Nachgefragt bei Andreas Henke, Burmester-Geschäftsführer

Er kam vor zwei Jahren von Porsche, um als neuer Burmester-Geschäftsführer sicher kein leichtes Erbe anzutreten: Andreas Henke.

01.02.2019

Gut zwei Jahre intensiver Arbeit mit seinem Team und kompetenten externen Partnern sind seither vergangen. Und die nächsten Schritte, um Burmester Audiosysteme richtig fit für die Zukunft zu machen, sind bereits eingeläutet. Was die Berliner vorhaben? i-fidelity.net hat beim Chef nachgefragt.

i-fidelity.net:   Nach unserem Eindruck steigt die Zahl von Unternehmen in der HiFi-Industrie, die ihre vorhandenen Entwicklungen zwar verwalten, aber nicht mehr im eigentlichen Sinne gestalten. Kurz gesagt Stillstand statt Fortschritt. Was tut sich denn bei Ihnen in Berlin?

Andreas Henke: Offen gesagt liegt es mir fern zu bewerten, was die »HiFi-Industrie« tut. Wir orientieren uns eher am dauerhaft begeisternden Erlebnis herausragender Produkte, wie das große Marken aller Branchen tun. Daher kann ich sagen, dass wir mit einer spannenden Mischung aus Ungeduld und Hochdruck einerseits sowie aus respektvoller Gelassenheit andererseits an der Evolution des Erbes dieser Marke arbeiten – nicht um die Asche zu bewahren, sondern um die hell leuchtende Fackel weiter in die Zukunft zu tragen. Dass davon vor Abschluss der Arbeiten nicht viel nach außen dringt, strapaziert vielleicht ein wenig die Geduld, ist letztlich aber einfach nur professionell.

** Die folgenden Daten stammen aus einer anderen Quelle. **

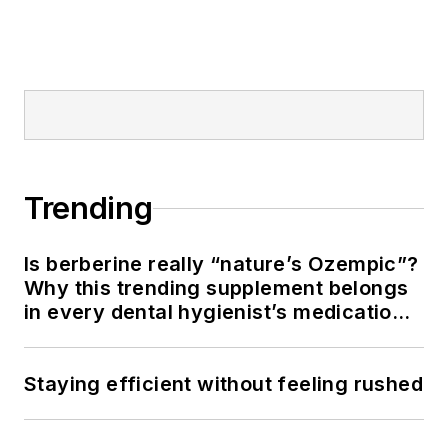
Trending
Is berberine really “nature’s Ozempic”?
Why this trending supplement belongs
in every dental hygienist’s medication
history conversation
Staying efficient without feeling rushed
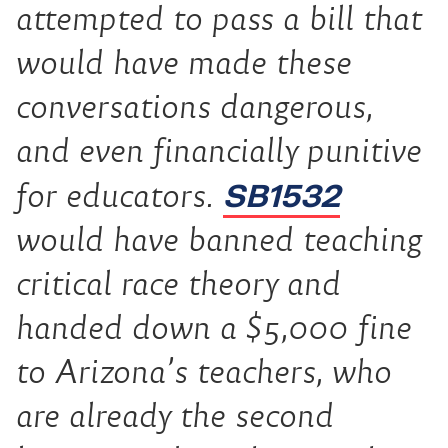
attempted to pass a bill that
would have made these
conversations dangerous,
and even financially punitive
SB1532
for educators.
would have banned teaching
critical race theory and
handed down a $5,000 fine
to Arizona’s teachers, who
are already the second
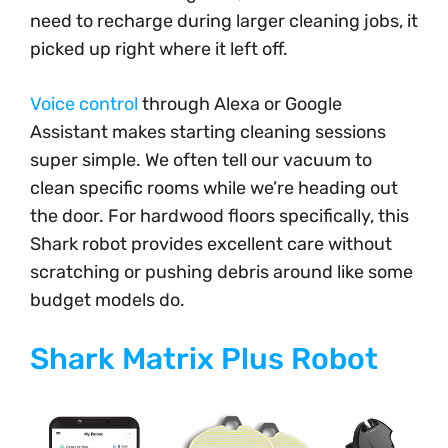
need to recharge during larger cleaning jobs, it
picked up right where it left off.
Voice control
through Alexa or Google
Assistant makes starting cleaning sessions
super simple. We often tell our vacuum to
clean specific rooms while we’re heading out
the door. For hardwood floors specifically, this
Shark robot provides excellent care without
scratching or pushing debris around like some
budget models do.
Shark Matrix Plus Robot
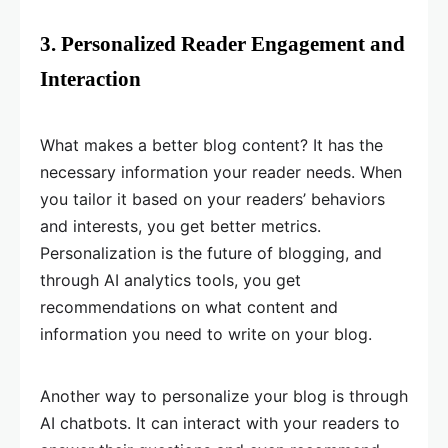
3. Personalized Reader Engagement and
Interaction
What makes a better blog content? It has the
necessary information your reader needs. When
you tailor it based on your readers’ behaviors
and interests, you get better metrics.
Personalization is the future of blogging, and
through AI analytics tools, you get
recommendations on what content and
information you need to write on your blog.
Another way to personalize your blog is through
AI chatbots. It can interact with your readers to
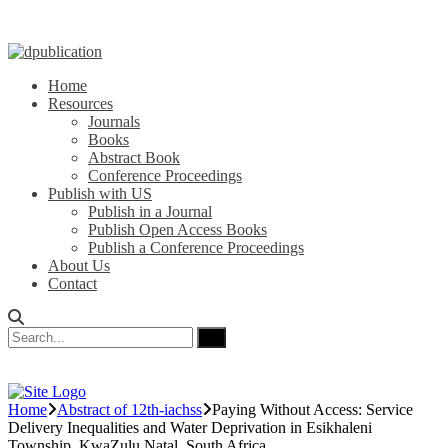
Home
Resources
Journals
Books
Abstract Book
Conference Proceedings
Publish with US
Publish in a Journal
Publish Open Access Books
Publish a Conference Proceedings
About Us
Contact
Home
Abstract of 12th-iachss
Paying Without Access: Service
Delivery Inequalities and Water Deprivation in Esikhaleni
Township, KwaZulu Natal, South Africa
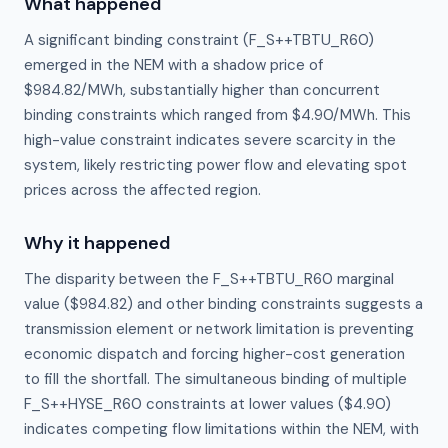
What happened
A significant binding constraint (F_S++TBTU_R60)
emerged in the NEM with a shadow price of
$984.82/MWh, substantially higher than concurrent
binding constraints which ranged from $4.90/MWh. This
high-value constraint indicates severe scarcity in the
system, likely restricting power flow and elevating spot
prices across the affected region.
Why it happened
The disparity between the F_S++TBTU_R60 marginal 
value ($984.82) and other binding constraints suggests a 
transmission element or network limitation is preventing 
economic dispatch and forcing higher-cost generation 
to fill the shortfall. The simultaneous binding of multiple 
F_S++HYSE_R60 constraints at lower values ($4.90) 
indicates competing flow limitations within the NEM, with 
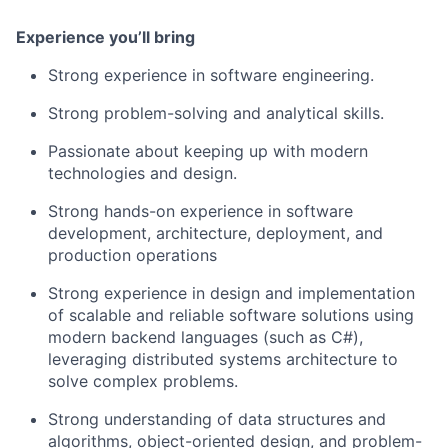
Experience you’ll bring
Strong experience in software engineering.
Strong problem-solving and analytical skills.
Passionate about keeping up with modern
technologies and design.
Strong hands-on experience in software
development, architecture, deployment, and
production operations
Strong experience in design and implementation
of scalable and reliable software solutions using
modern backend languages (such as C#),
leveraging distributed systems architecture to
solve complex problems.
Strong understanding of data structures and
algorithms, object-oriented design, and problem-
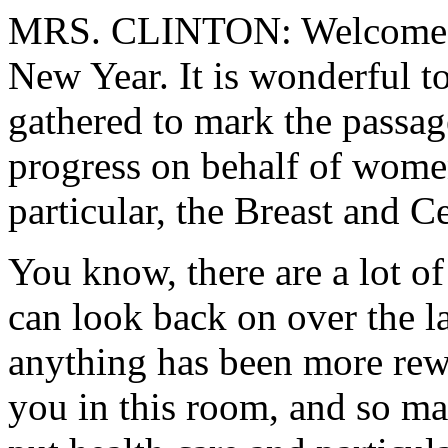
MRS. CLINTON: Welcome t
New Year. It is wonderful t
gathered to mark the passag
progress on behalf of wome
particular, the Breast and C
You know, there are a lot o
can look back on over the la
anything has been more rew
you in this room, and so ma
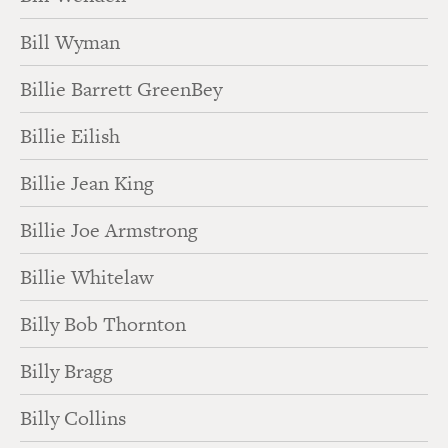
Bill Wyman
Billie Barrett GreenBey
Billie Eilish
Billie Jean King
Billie Joe Armstrong
Billie Whitelaw
Billy Bob Thornton
Billy Bragg
Billy Collins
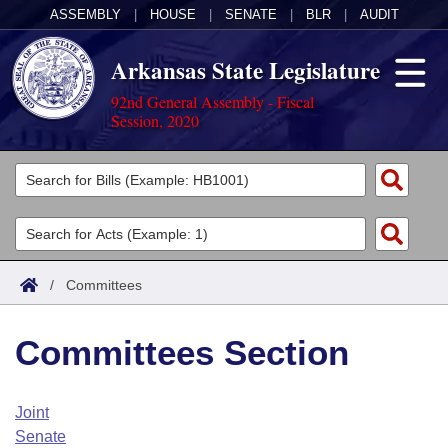
ASSEMBLY
|
HOUSE
|
SENATE
|
BLR
|
AUDIT
Arkansas State Legislature
92nd General Assembly - Fiscal
Session, 2020
Legislators
List All
Committees
Joint
Acts
Search
/
Committees
Search by Range
Bills
Senate
District Finder
Committees Section
Search by Range
Calendars
Advanced Search
House
Meetings and Events
Arkansas Law
Advanced Search
Code Sections Amended
Joint
Task Force
Senate
Arkansas Code and Constitution of 1874
Budget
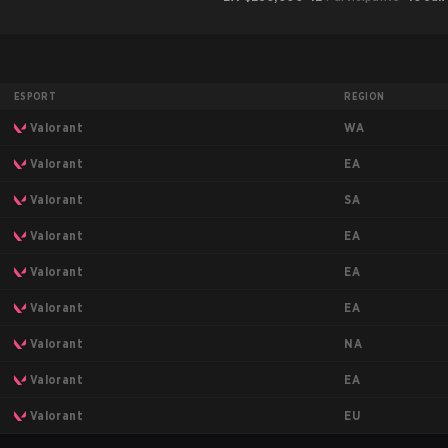
ESPORT
REGION
WA
Valorant
EA
Valorant
SA
Valorant
EA
Valorant
EA
Valorant
EA
Valorant
NA
Valorant
EA
Valorant
EU
Valorant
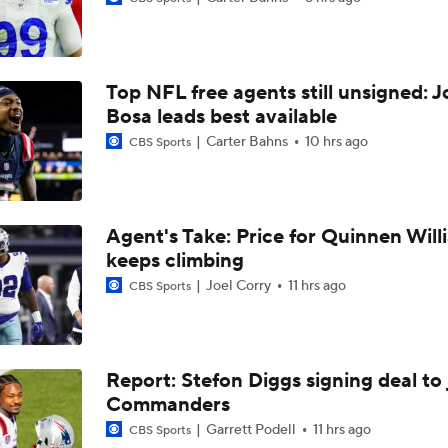
Kenny Pickett to Start for Panthers vs Cardinals
Top NFL free agents still unsigned: J
NFL Training Camp Buying or Lying: Marvin Harrison Jr. & Car
Will Struggle On Offense
Bosa leads best available
Carter Bahns
10 hrs ago
CBS Sports
NFL Training Camp Buying or Lying: J.J. McCarthy Will Rema
Minnesota
Agent's Take: Price for Quinnen Will
keeps climbing
Vikings QB Battle: JJ McCarthy vs. Kyler Murray
Joel Corry
11 hrs ago
CBS Sports
NFC West Bust Alert Players
Report: Stefon Diggs signing deal to 
Commanders
How Well Does the Cowboys' Revamped Defense Come Tog
Garrett Podell
11 hrs ago
CBS Sports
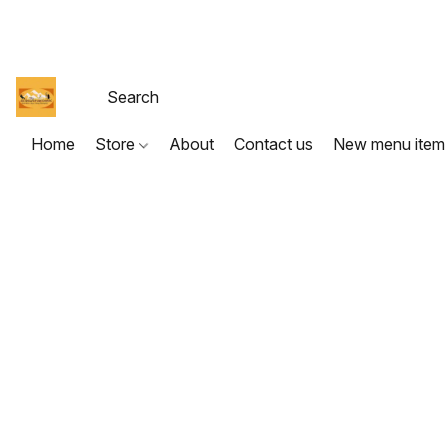
Home
Store
About
Contact us
New menu item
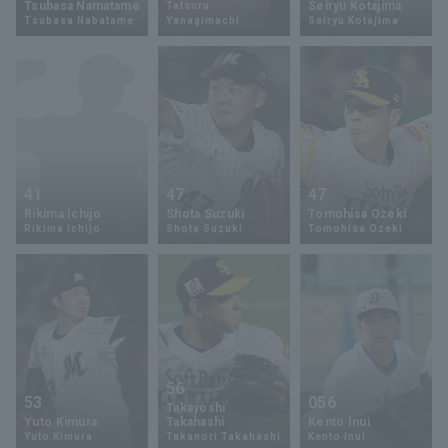
Tsubasa Namatame
Seiryu Kotajima
Tatsuru
Tsubasa Nabatame
Yanagimachi
Seiryu Kotajima
Minor Eastern Division
Player Directory Top
News
Minor Central Division
Hokkaido Nippon-Ham Fighters
Minor Western Division
Tohoku Rakuten Golden Eagles
Interleague games
Saitama Seibu Lions
Setting
41
47
47
Chiba Lotte Marines
Rikima Ichijo
Shota Suzuki
Tomohisa Ozeki
Rikima Ichijo
Shota Suzuki
Tomohisa Ozeki
Orix Buffaloes
Fukuoka SoftBank Hawks
56
53
056
Takayoshi
Yuto Kimura
Takahashi
Kento Inui
Yuto Kimura
Takanori Takahashi
Kento Inui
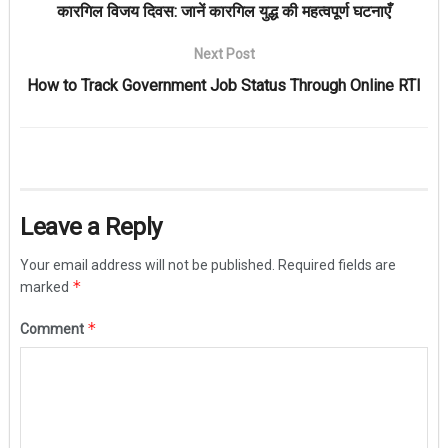
कारगिल विजय दिवस: जानें कारगिल युद्ध की महत्वपूर्ण घटनाएँ
Next Post
How to Track Government Job Status Through Online RTI
Leave a Reply
Your email address will not be published.
Required fields are
*
marked
*
Comment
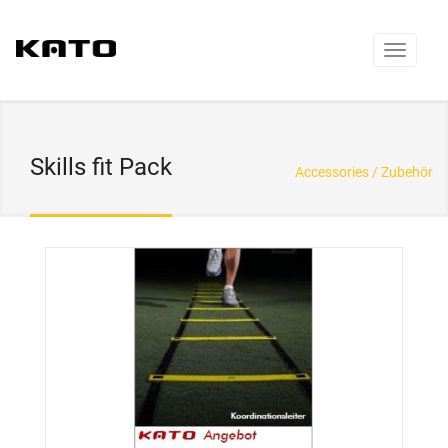
Skills fit Pack
Accessories / Zubehör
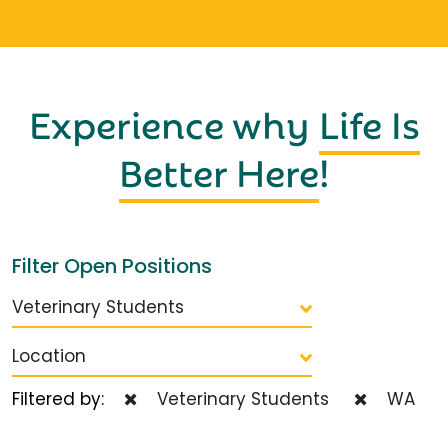
Experience why
Life Is
Better Here
!
Filter Open Positions
Veterinary Students
Location
Filtered by:
Veterinary Students
WA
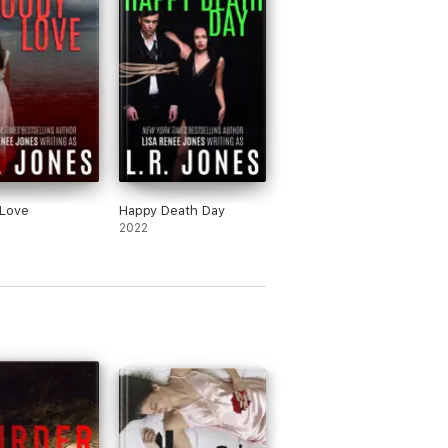
 Love
Happy Death Day
2022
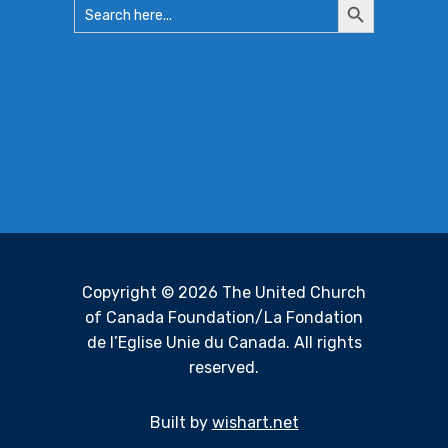
Search
Search
for:
Button
Copyright © 2026 The United Church
of Canada Foundation/La Fondation
de l’Eglise Unie du Canada. All rights
reserved.
Built by
wishart.net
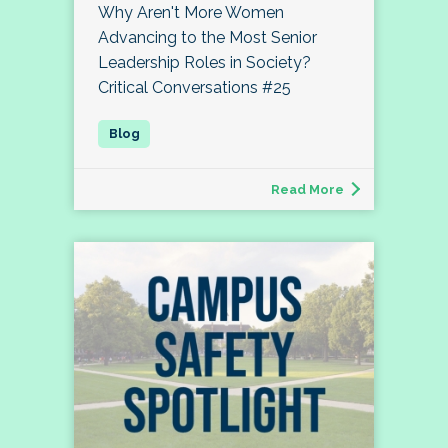
Why Aren't More Women
Advancing to the Most Senior
Leadership Roles in Society?
Critical Conversations #25
Read More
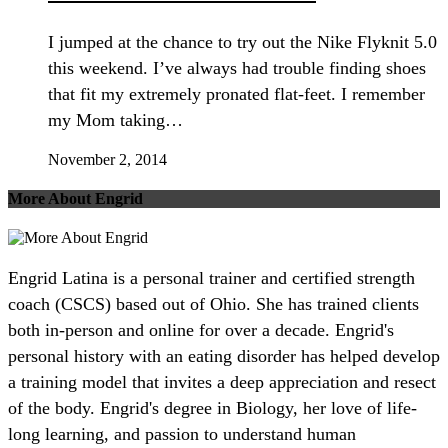
I jumped at the chance to try out the Nike Flyknit 5.0
this weekend. I’ve always had trouble finding shoes
that fit my extremely pronated flat-feet. I remember
my Mom taking…
November 2, 2014
More About Engrid
Engrid Latina is a personal trainer and certified strength
coach (CSCS) based out of Ohio. She has trained clients
both in-person and online for over a decade. Engrid's
personal history with an eating disorder has helped develop
a training model that invites a deep appreciation and resect
of the body. Engrid's degree in Biology, her love of life-
long learning, and passion to understand human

i-fidelity.net:   Betrachten Sie die Bereiche »Automotive« und »Home Audio« bei Burmester nach wie vor gleichwertig?

Andreas Henke: Tun wir das denn? Sicher, was die reine Betriebswirtschaft angeht, sind beide Bereiche für uns relevant. Wurzel und Stamm des Burmester-Baumes ist und bleibt aber der Home Bereich. Dort definieren wir die Marke, dort positionieren wir uns über faszinierende und begehrenswerte Produkte und legen die Messlatte für vieles andere. Das Automotive-Geschäft (und jedes weitere künftige Geschäftsfeld) sind die Äste, das Blattwerk und die Früchte, die an diesem Baum wachsen können. Klar macht auch das viel Spaß, aber trägt ein Ast mal ein Jahr weniger oder gar nicht, steht der Stamm dennoch fest verwurzelt und vital im »home turf«.


i-fidelity.net:   Sie stellen auf der HIGH END 2019 in München erstmals nicht aus, kehren aber nächstes Jahr mit einem noch größeren Messestand zurück. Was hat Sie zu diesem Schritt bewogen?

Andreas Henke: Wir stellen uns bei Burmester in nahezu jedem Feld neu auf: Recht, Finanzen, Personal, Produkte, Geschäftsfelder, Manufaktur, Vertrieb, Marketing. Für 2019 steht als einer der Meilensteine auf diesem Weg die Neustrukturierung der Manufaktur und des Kundenerlebnisses am Standort Berlin an. Wenn dort aber »der Bagger rollt«, dann sollte nicht nebenan montiert, probegehört oder eine Messe vorbereitet werden. Wir arbeiten in drei Bauabschnitten an einer nahezu völligen Entkernung und Neugestaltung des Standorts und müssen den Fokus unter diesen widrigen Arbeitsbedingungen bis zum Abschluss der Bauarbeiten schlicht auf die wesentlichen Tätigkeiten konzentrieren: entwickeln und fertigen. Daher haben wir mit unseren Partnern bei der High End frühzeitig einen für beide Seiten guten Weg gefunden. Und 2020 wollen wir es dann wissen, wollen uns in die Herzen spielen und mit den ersten neuen Produkten aus einer neuen Manufaktur auf der Messe zeigen, dass sich das Warten – so hoffen wir – gelohnt hat. Darauf freuen wir uns alle jetzt schon!